Georgetown, Guyana – (March 7, 2019) Minister of State, Mr. Joseph Harmon, this morning, met with the Pan American Health Organisation/World Health Organisation (PAHO/WHO) Resident Representative, Dr. William Adu-Krow, where he committed to the resuscitation of the National Committee on Radiation Emergencies, which has been inactive for more than two years.
Dr. Adu-Krow, was accompanied by Ms. Petal Surujpaul, Medical Physicist at the Georgetown Public Hospital Corporation (GPHC) and Dr. Zoila Payton, IPC Consultant in Health Surveillance, Disease Prevention and Control.
Minister Harmon informed the team that while he will ensure that the Committee is revived and supported in whatever way possible, it must not become another talk shop or forum for inactivity.
“I think too many times when people want to waste time, they set up a Committee but this must never be the case with this one. People must work and things must get moving,” the Minister of State said.

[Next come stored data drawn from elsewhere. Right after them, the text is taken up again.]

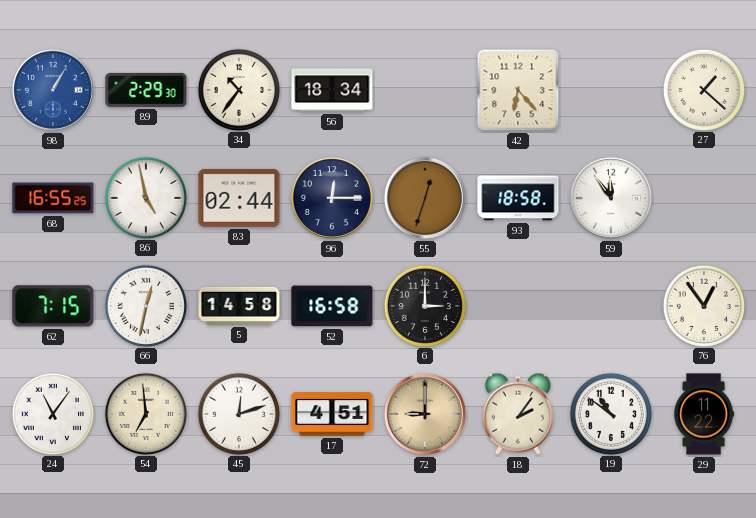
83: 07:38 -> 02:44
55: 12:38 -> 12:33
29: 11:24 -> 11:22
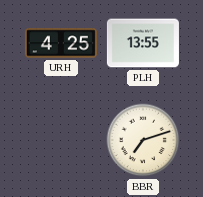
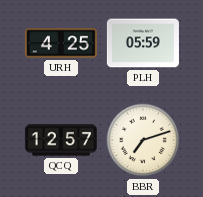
PLH: 13:55 -> 05:59
QCQ: none -> 12:57
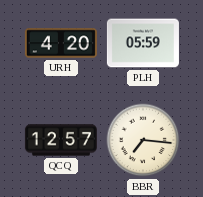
URH: 4:25 -> 4:20
BBR: 7:12 -> 7:16
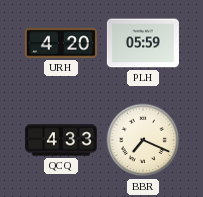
QCQ: 12:57 -> 4:33
BBR: 7:16 -> 7:19
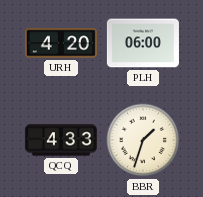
PLH: 05:59 -> 06:00
BBR: 7:19 -> 1:33
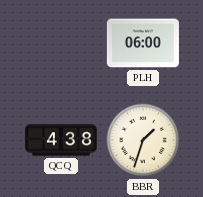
URH: 4:20 -> none
QCQ: 4:33 -> 4:38
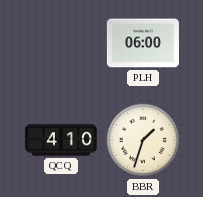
QCQ: 4:38 -> 4:10
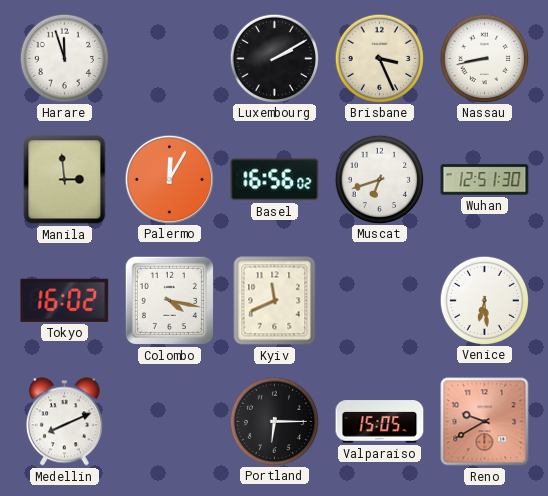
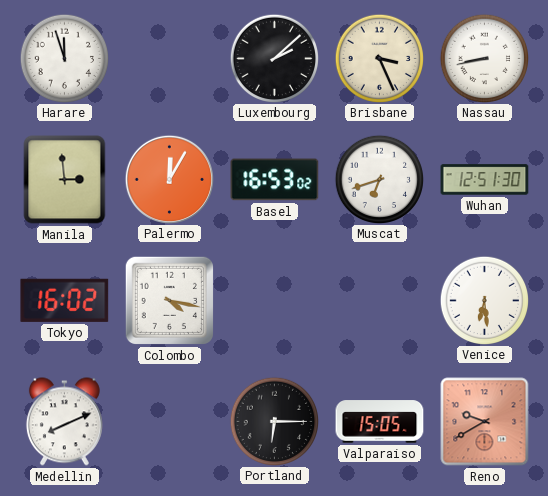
Luxembourg: 2:10 -> 2:08
Basel: 16:56 -> 16:53
Kyiv: 11:41 -> none
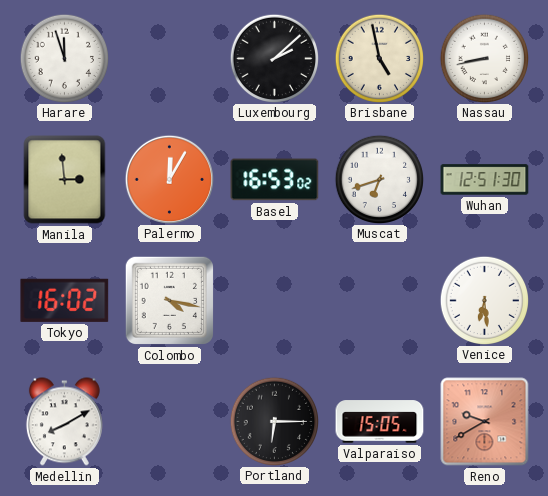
Brisbane: 3:26 -> 4:58
Medellin: 8:11 -> 8:10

In an invited comment, Dr. Adu-Krow, while welcoming Minister Harmon’s statement on the matter, said that his team has been advocating for the revival of the Committee, given the new sectors that are emerging in the country and the inherent risks therein.
“Sometimes we don’t think about these things until something catastrophic happens. God forbid we have spillage of radioactive materials, before we get help from overseas countries, we should be able to contain it and not only contain it but also prevent it and that is why we have met with Minister. We want him to put it in the limelight so that it can be revived again and they can do their work. We are pleased that Minister Harmon has given his full support on this,” the PAHO/WHO Representative said.
Meanwhile, Ms. Surujpaul explained that the Committee was formed back in 2015 for the management of radioactive materials. At that time, it was guided and advised by the Ministry of Natural Resources through the Environmental Protection Agency (EPA).
“We had several agencies and persons on that Committee that deal with radioactive sources in Guyana. After a while, the emphasis shifted from national coordination to emergency management only through International Health Regulations and that comes under the Ministry of Public Health (MoPH) and so we took a side step. Out of the requirements for the health regulations and several other activities and emphasis on cancer awareness, the need for legislation, monitoring, inspections, reinforcements and so on has come about; it is being done under EPA and MoPH but it is not umbrellaed or coordinated under one organisation nationally. So, because of that, the emphasis has now been reassigned to the National Committee,” she said.
Like Dr. Adu-Krow, Ms. Surujpaul said that the Committee is even more critical at this juncture of Guyana’s development, given the emerging sectors such as oil and gas and its potential risks to the environment and people through spills and accidents.
“Now we have more radioactive sources entering Guyana for the various sectors including mining and oil and gas and those are the ones with high activity levels and it is a lot more difficult to manage because it is being moved from one place to the other. With radiation, you can’t see or feel it; you don’t know you are feeling the effects of it, so it’s important now more than ever,” she said.